Bitcoin mining economics stay tough after the 2024 halving
The push toward AI-adjacent services is happening against a difficult backdrop for core mining economics. According to Cointelegraph’s coverage, the industry has faced heightened margin pressure following the April 2024 halving, which lowered reward issuance and intensified strain when mining difficulty and operating costs remain elevated.
Cointelegraph characterizes the environment using language attributed by analysts as among the harshest in history—an environment that has encouraged miners to take actions such as selling parts of their Bitcoin treasuries, reducing leverage, and looking for non-crypto revenue streams.
To illustrate how widespread the treasury selloff has been, Cointelegraph cited data from TheEnergyMag, stating that Bitcoin miners collectively sold more than 15,000 BTC between October and March. Another reference in the piece points to a timeline acceleration: sales reportedly became faster after BTC peaked above $126,000 in October, based on reporting from TheEnergyMag via MinerWeekly.
That combination—continued sell pressure alongside diversification plans—suggests miners are trying to balance short-term liquidity needs with longer-term repositioning. It also underlines why external funding and infrastructure demand can matter to miners even if the catalyst is coming from traditional tech capital markets.

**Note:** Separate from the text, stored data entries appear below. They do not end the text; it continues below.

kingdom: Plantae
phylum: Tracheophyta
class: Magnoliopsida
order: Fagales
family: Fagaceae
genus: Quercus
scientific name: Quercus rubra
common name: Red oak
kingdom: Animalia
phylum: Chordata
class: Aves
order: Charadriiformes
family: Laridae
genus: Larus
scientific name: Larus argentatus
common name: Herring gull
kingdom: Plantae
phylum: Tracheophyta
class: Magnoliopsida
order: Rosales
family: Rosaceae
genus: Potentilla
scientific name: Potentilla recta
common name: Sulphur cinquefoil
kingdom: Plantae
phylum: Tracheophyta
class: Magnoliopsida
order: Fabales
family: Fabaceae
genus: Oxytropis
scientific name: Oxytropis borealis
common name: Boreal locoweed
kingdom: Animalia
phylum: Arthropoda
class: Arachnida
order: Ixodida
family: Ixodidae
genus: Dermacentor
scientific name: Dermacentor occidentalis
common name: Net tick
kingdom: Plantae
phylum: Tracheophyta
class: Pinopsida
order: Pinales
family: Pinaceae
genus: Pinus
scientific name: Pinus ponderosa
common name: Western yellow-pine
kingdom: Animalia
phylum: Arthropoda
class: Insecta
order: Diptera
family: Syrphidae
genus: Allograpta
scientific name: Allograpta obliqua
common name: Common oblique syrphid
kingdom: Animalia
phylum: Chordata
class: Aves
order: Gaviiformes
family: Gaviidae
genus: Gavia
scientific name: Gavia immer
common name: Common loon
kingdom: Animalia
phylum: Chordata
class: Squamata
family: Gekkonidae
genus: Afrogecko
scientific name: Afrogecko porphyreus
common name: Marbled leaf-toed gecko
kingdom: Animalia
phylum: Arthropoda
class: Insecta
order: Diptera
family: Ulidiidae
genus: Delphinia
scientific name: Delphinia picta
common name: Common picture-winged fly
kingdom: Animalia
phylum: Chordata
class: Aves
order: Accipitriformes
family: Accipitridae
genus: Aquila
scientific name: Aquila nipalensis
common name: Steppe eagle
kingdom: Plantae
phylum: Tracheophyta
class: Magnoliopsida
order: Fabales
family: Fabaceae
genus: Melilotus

From mining to AI infrastructure: the next valuation test
As miners explore new roles, investors are likely to focus on whether those businesses can offset weaker mining margins over time. In Cointelegraph’s reporting, analysts at Bernstein are referenced as expecting IREN to derive the vast majority of its value from AI infrastructure, tied to growth in the company’s cloud AI business. The point is less about instant profitability and more about the direction of future cash-flow drivers—an increasingly important question for companies that once relied almost entirely on Bitcoin mining revenue.
What remains uncertain is whether these AI-focused operations can scale quickly enough and on favorable economics to fully compensate for the cyclical nature of mining. The near-term treasury actions highlighted by TheEnergyMag indicate that many miners still need financial support and flexibility as they transition.
Readers should watch whether large-scale AI compute demand continues to translate into sustained demand for hosting and infrastructure services—especially given how much of that ecosystem depends on hardware providers like Nvidia. If AI spending remains robust, it may create a clearer bridge between traditional infrastructure financing and the longer arc of miners’ diversification; if it weakens, the transition will likely face harsher economic tests.